::: Dataset extract

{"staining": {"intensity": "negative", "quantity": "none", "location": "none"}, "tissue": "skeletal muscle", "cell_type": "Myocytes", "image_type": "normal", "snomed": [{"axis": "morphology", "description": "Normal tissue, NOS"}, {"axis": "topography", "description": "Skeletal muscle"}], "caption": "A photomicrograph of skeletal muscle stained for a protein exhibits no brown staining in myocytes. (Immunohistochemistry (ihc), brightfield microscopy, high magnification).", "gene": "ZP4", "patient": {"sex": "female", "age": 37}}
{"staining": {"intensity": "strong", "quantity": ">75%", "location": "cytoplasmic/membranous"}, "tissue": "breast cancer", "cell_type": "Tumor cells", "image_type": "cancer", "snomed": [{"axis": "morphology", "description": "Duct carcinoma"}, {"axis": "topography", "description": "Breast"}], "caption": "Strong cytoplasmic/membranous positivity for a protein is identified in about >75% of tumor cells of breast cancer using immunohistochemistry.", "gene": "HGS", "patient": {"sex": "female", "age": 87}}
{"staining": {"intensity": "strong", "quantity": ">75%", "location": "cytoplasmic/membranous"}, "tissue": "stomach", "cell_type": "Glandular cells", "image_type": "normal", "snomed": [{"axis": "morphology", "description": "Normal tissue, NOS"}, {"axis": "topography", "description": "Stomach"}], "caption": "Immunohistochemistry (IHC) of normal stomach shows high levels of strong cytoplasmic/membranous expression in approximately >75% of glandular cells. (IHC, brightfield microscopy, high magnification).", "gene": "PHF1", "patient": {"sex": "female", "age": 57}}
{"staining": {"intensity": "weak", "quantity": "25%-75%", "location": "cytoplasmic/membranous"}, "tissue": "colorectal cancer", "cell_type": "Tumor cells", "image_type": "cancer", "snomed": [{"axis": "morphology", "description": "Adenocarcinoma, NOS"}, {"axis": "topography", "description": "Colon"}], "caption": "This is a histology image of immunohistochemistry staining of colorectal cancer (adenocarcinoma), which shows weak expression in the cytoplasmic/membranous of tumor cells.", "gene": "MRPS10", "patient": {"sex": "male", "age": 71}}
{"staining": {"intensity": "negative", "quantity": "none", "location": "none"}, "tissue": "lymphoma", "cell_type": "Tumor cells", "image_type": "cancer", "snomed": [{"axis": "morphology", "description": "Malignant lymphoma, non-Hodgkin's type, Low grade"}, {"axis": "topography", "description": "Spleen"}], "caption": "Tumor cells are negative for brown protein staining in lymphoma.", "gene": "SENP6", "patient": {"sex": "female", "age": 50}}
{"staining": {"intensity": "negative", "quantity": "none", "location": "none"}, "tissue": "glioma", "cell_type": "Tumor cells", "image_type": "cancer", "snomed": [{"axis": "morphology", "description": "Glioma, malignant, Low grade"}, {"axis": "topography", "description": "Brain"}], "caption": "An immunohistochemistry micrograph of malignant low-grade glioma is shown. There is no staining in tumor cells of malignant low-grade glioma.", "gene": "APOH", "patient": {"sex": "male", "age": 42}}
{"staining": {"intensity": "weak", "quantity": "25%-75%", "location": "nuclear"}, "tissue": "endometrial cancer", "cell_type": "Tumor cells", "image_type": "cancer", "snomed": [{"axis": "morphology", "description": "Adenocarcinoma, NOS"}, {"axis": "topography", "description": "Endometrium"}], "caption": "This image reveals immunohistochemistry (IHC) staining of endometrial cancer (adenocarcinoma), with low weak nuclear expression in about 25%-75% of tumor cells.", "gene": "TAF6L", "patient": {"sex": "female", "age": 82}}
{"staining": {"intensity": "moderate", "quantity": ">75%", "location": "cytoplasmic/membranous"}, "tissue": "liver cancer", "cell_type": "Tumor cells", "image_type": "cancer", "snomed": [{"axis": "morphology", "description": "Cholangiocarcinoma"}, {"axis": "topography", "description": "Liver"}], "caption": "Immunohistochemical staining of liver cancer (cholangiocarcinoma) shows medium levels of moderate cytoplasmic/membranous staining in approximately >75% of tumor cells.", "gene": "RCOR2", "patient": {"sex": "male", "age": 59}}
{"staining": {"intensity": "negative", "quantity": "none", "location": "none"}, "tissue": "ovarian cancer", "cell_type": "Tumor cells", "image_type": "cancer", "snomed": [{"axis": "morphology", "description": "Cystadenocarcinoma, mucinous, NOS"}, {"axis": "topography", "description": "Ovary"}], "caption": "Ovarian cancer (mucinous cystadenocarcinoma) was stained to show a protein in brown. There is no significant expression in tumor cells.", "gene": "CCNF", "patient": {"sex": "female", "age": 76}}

::::::

* Exercise instructions
There is a line with "(IHC) of normal" and a line with "is a histology" above. Copy exactly those two lines and all lines between them, with nothing else.

* Output below
{"staining": {"intensity": "strong", "quantity": ">75%", "location": "cytoplasmic/membranous"}, "tissue": "stomach", "cell_type": "Glandular cells", "image_type": "normal", "snomed": [{"axis": "morphology", "description": "Normal tissue, NOS"}, {"axis": "topography", "description": "Stomach"}], "caption": "Immunohistochemistry (IHC) of normal stomach shows high levels of strong cytoplasmic/membranous expression in approximately >75% of glandular cells. (IHC, brightfield microscopy, high magnification).", "gene": "PHF1", "patient": {"sex": "female", "age": 57}}
{"staining": {"intensity": "weak", "quantity": "25%-75%", "location": "cytoplasmic/membranous"}, "tissue": "colorectal cancer", "cell_type": "Tumor cells", "image_type": "cancer", "snomed": [{"axis": "morphology", "description": "Adenocarcinoma, NOS"}, {"axis": "topography", "description": "Colon"}], "caption": "This is a histology image of immunohistochemistry staining of colorectal cancer (adenocarcinoma), which shows weak expression in the cytoplasmic/membranous of tumor cells.", "gene": "MRPS10", "patient": {"sex": "male", "age": 71}}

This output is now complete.